L’analyse de la répartition géographique de l’enseignement bilingue en Belgique montre qu’aucune province flamande ou wallonne ne compte, en proportion, moins d’établissements CLIL ou immersifs que Bruxelles. Voilà tout le paradoxe de l’enseignement bilingue en Belgique: la seule région ayant officiellement un statut bilingue est celle où l’enseignement dans les deux langues est le moins représenté.
Une offre d’enseignement bilingue étendue n’est pas seulement une question de progression linguistique et cognitive, mais relève aussi d’une préoccupation sociale.
Comment s’explique cette étrange situation? En 2017, J. Surmont et E. Struys ont examiné le profil des élèves dans les écoles néerlandophones qui proposent un enseignement CLIL, et ont constaté que le profil socioéconomique des élèves est un facteur déterminant.

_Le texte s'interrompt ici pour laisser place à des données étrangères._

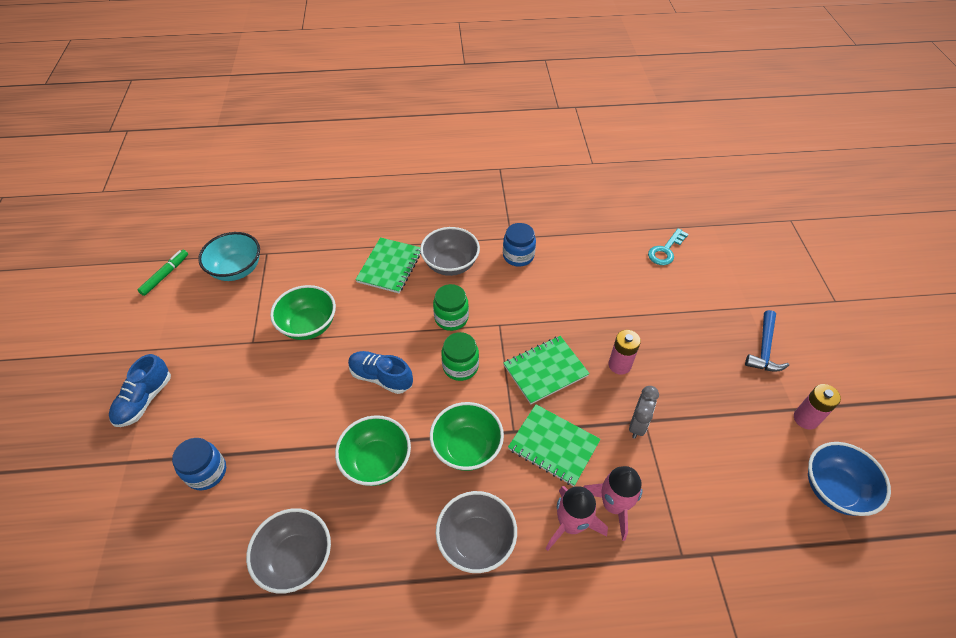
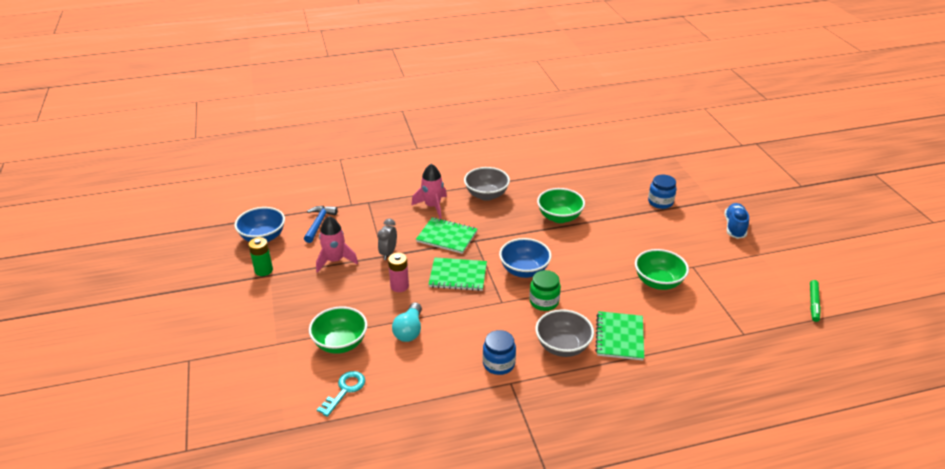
camera: 170 degrees right, 15 degrees down
(237, 270) = (756, 316): turquoise bowl -> none
(296, 559) = (582, 179): grey bowl -> none
(381, 377) = (580, 257): blue shoe -> none
(460, 366) = (524, 270): green jar -> blue bowl
(467, 448) = (504, 229): green bowl -> green bowl (340, 343)
(545, 371) = (458, 275): green notebook -> green notebook turned 45 degrees clockwise
(606, 303) = (409, 330): none -> turquoise light bulb
(613, 505) = (407, 216): pink rocket -> pink rocket (335, 260)
(764, 349) = (275, 311): blue hammer -> blue hammer (319, 223)
(805, 418) = (263, 270): pink battery -> green battery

La probabilité qu’une école propose ce type d’enseignement est bien plus faible lorsque la population scolaire est composée d’un public socialement vulnérable que lorsqu’il s’agit d’élèves plus privilégiés. Le milieu linguistique des élèves ou le contexte urbain ont une moindre incidence. Étant donné le nombre assez élevé de jeunes vivant dans une situation socioéconomique précaire à Bruxelles, la ville enregistre de piètres résultats en matière d’enseignement bilingue.

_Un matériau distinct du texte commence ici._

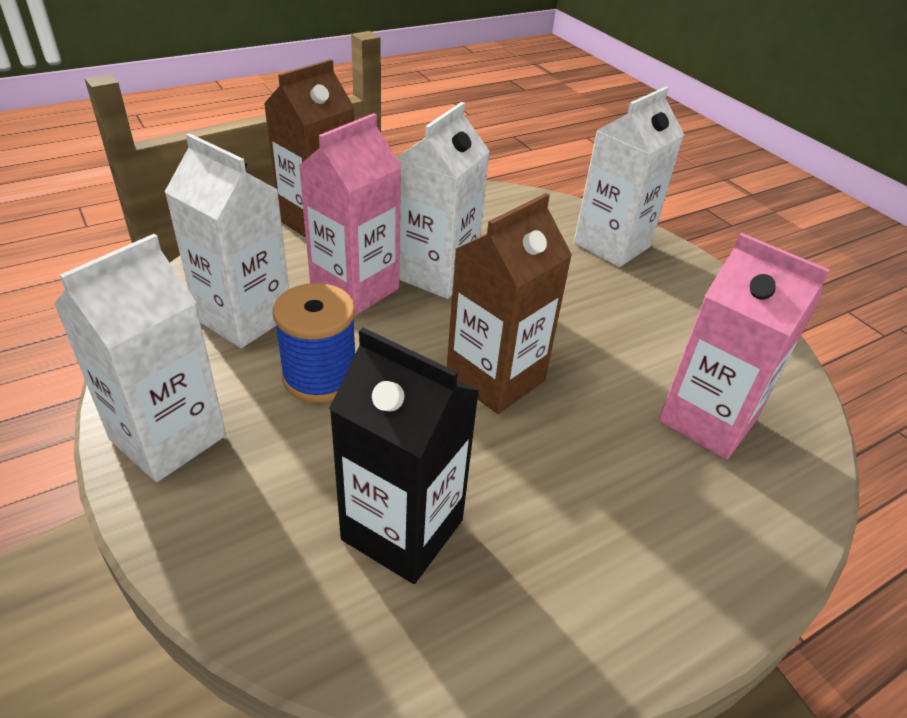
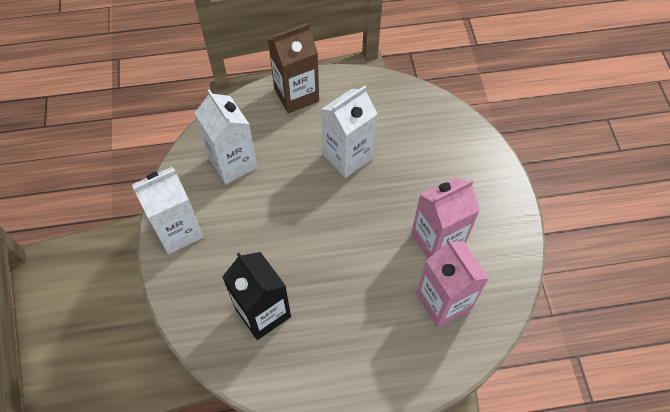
camera: 25 degrees right, 20 degrees up
(320, 377) = (257, 214): blue spool -> none
(355, 288) = (297, 156): pink carton -> pink carton (437, 240)
(495, 378) = (345, 241): brown carton -> none
(612, 245) = (468, 159): white carton -> none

En conclusion de leur étude de 2017, Surmont et Struys soutiennent qu’un déploiement plus large (voire généralisé) de l’enseignement bilingue à Bruxelles est nécessaire pour échapper aux effets de sélection sociale qui découlent d’un enseignement fondé sur le libre choix de l’école. Une offre d’enseignement bilingue étendue n’est pas seulement une question de progression linguistique et cognitive, mais relève aussi d’une préoccupation sociale. Il ne fait pas de doute, en effet, que l’enseignement bilingue est synonyme de progrès social.